January 23, 2014
With LegalTech New York (#LTNY14) fast approaching, I find it a bit odd that to see some of same vendors at LegalTech as at ARMA and MER. With technology that, hmmm, looks pretty much the same at both. This raises some interesting questions about how eDiscovery tools may or may not address information governance (IG) objectives. Some use cases appear more plausible than others – for example, applying advanced analytics to the task of migrating a legacy information repository to enhance visibility into the contents of those repositories (e.g. what is duplicative, what is aged, transitory, etc.). But, attempting to point predictive eDiscovery tools at raw content sources in order to implement policies for information tracking and control is a bit more daunting – especially for those experiencing unrelenting data growth and explosion of content in unmanaged locations (as would be the case for most corporations today).
So, here are the top 5 reasons why eDiscovery tools may not be sufficient to address your short term information governance objectives (noting that capabilities evolve over time. M&A happens, product portfolios expand, OEM deals are forged, etc.):
- Volume: Most analytically driven eDiscovery tools have been well designed to plow through, analyze and accelerate review of clean, contextually specific data sets – let’s say a matter involving 20 custodians and 100 GB. But attempting to apply that same technology to plow through a billion items (as many corporations can easily accumulate) is more complex than just adding more processing power or spending additional time to train the system to produce a sufficient indexing rate. Data repositories tend to contain information that is highly duplicative, poorly indexed – and growing at a rate of 44x over the next several years per IDC. Analytically driven eDiscovery tools can enhance visibility (after being properly resourced with processing power and $$), but do little to address the high priority of gaining control over unchecked data growth
Context: eDiscovery tools operate best with a defined context of a matter or investigation, but there is no easily discernible context around the word ‘windows’ when pointing at an information repository. In fact, defining and separating the ‘high value’ from the ‘digital ROT’ within a typical IG initiative is often the product of input from legal, regulatory, IT, and business unit representatives melding their own definitions of information value and risk. IG is more than just improving eDiscovery efficiency and reducing expense by looking at upstream data patterns. And using analytics when context has been separated from content makes the technological challenge exponentially more challenging to produce measurable results.
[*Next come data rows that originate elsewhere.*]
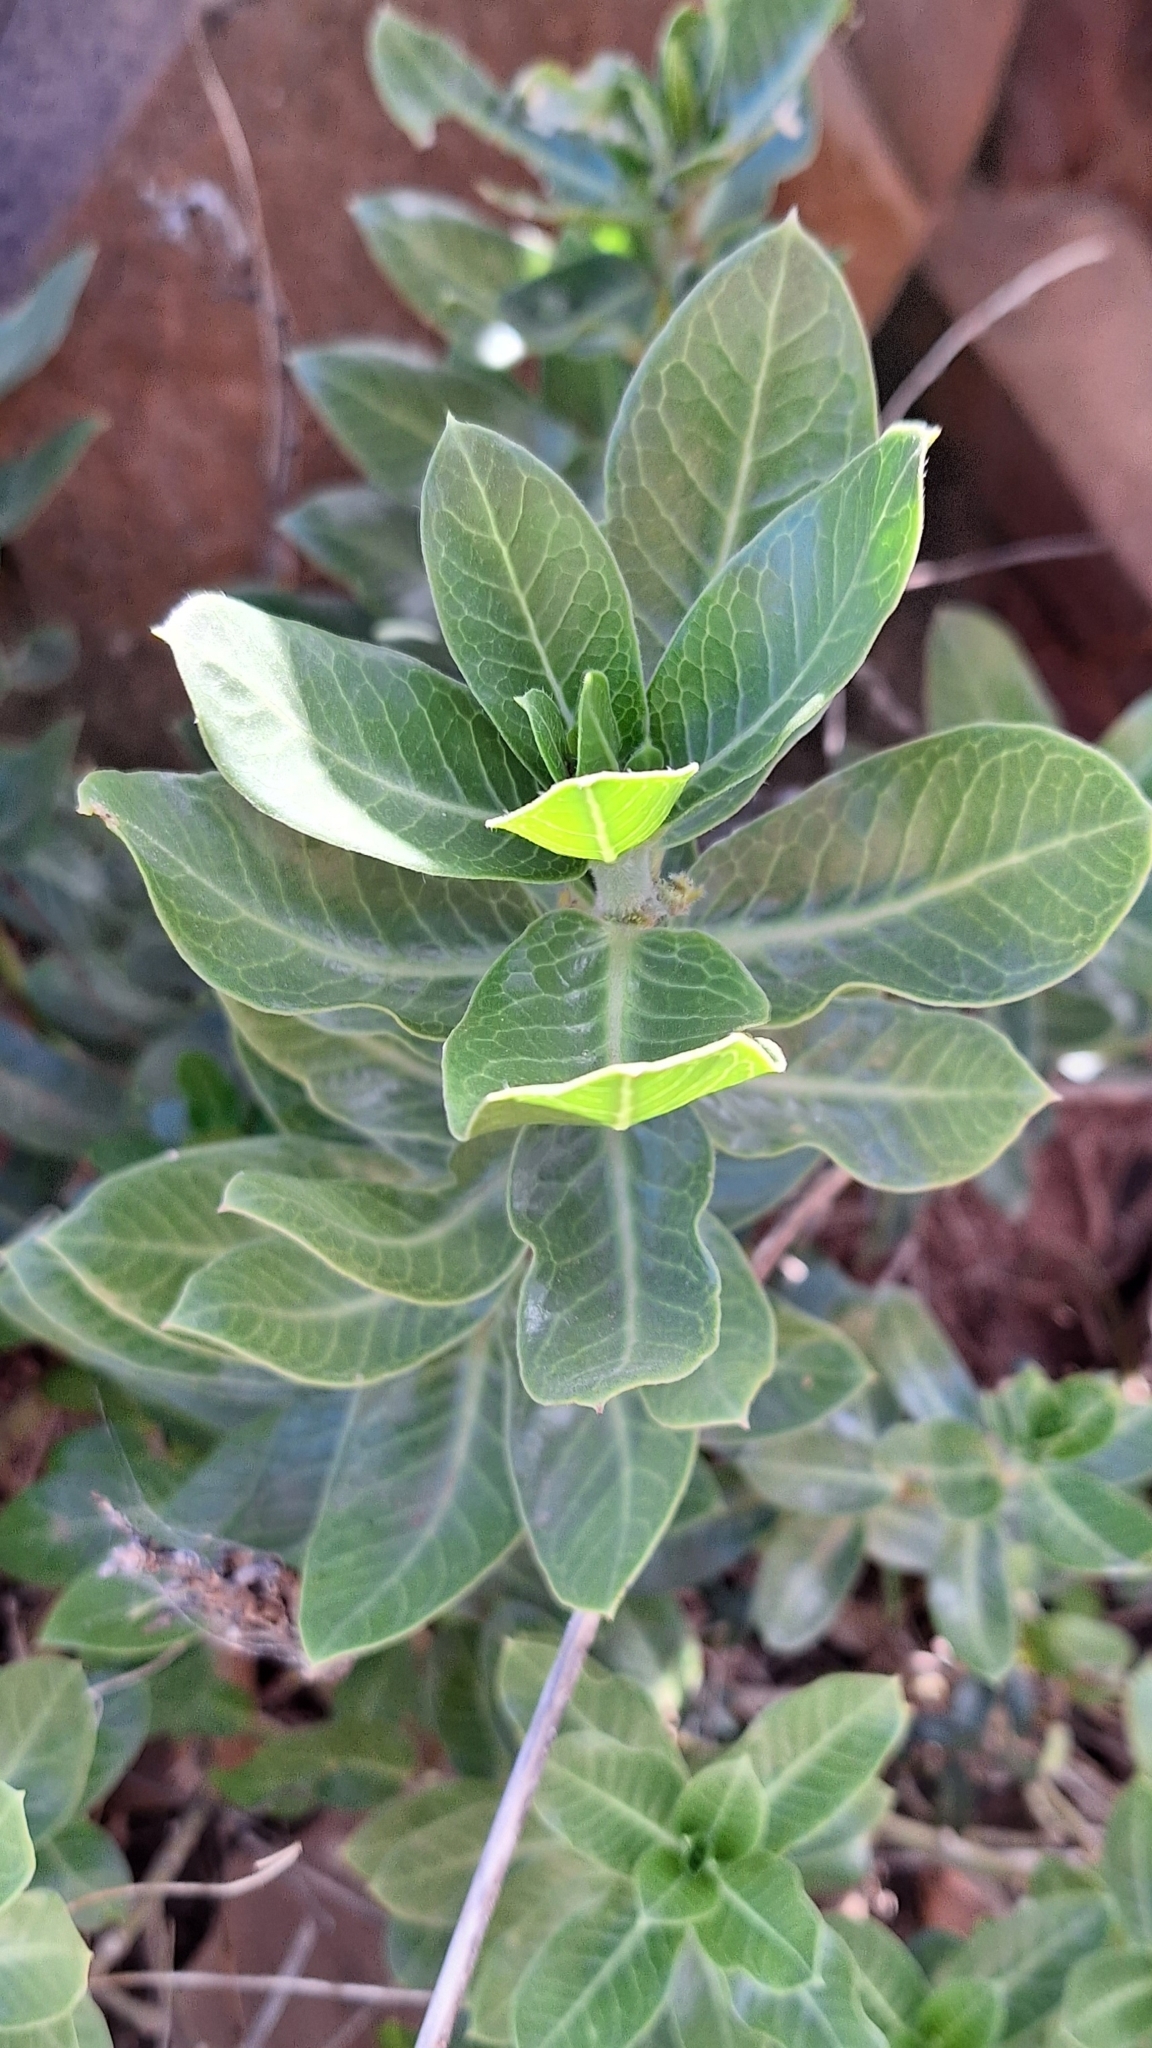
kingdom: Plantae
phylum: Tracheophyta
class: Magnoliopsida
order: Gentianales
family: Apocynaceae
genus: Gomphocarpus
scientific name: Gomphocarpus cancellatus
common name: Wild cotton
Wild Data: Organizations today are struggling not only with the absolute growth of information, but also the fact that material information is increasingly being created (and is uniquely maintained) in unmanaged locations (e.g. social media, IM, networked fileshares, mobile, nomadic SharePoint sites, etc.). While it is true that eDiscovery today continues to be dominated by email, patterns of everyday business communications are changing dramatically as can be noted by actions from various regulatory entities including the SEC, FINRA, and FFIEC. eDiscovery tools work well in processing centrally stored data, but collecting and moving information from unmanaged locations is rarely practical or without risk. Technologies to enable management in-place are emerging, but few have yet achieved significant market presence.
Control: Many effective IG initiatives have focused not just on producing critical content when required, but understanding how information moves throughout its life cycle so that organizations can be proactive in managing information risks. Enhanced visibility from analytics tools is helpful to understand where the eDiscovery needles exist in the data haystack – but do little to understand how the pins, needles, and other sharp objects move within and across haystacks in order to determine how to best define policies and procedures to manage information risk and enhance control.
Cloud: It appears that much of the interest in the application of eDiscovery analytics to IG is due to failed enterprise content management implementations. Information life cycle management was a good idea, but ultimately failed because of poor user acceptance and on-premise technology design that became too expensive and complex to manage as data grew. Hence, the appeal of cloud-based information repositories that take advantage of shared resources and scale-on-demand benefits that are not attainable behind the firewall. To date, it does not appear that any leading eDiscovery analytics tool has been designed for the cloud (which is significantly different from simply offering a hosted version of the same on-premise technology through a service provider). Consequently, companies must deploy more servers requiring more storage and IT overhead – which appears to be a repeat of same failures of the 1990s. This will no doubt change – but evidence of leadership on this front is still scant.
eDiscovery and Information Governance will continue to become more tightly intertwined over time as more companies realize that the ‘keep everything forever’ strategy is not sustainable. Focus is beginning to shift from optimizing review efficiency to enhancing insight into data repositories so that value can be separated from junk earlier. But you should take care in ensuring that your short-term IG risk reduction goals can be delivered with the capabilities offered today by the eDiscovery tool providers.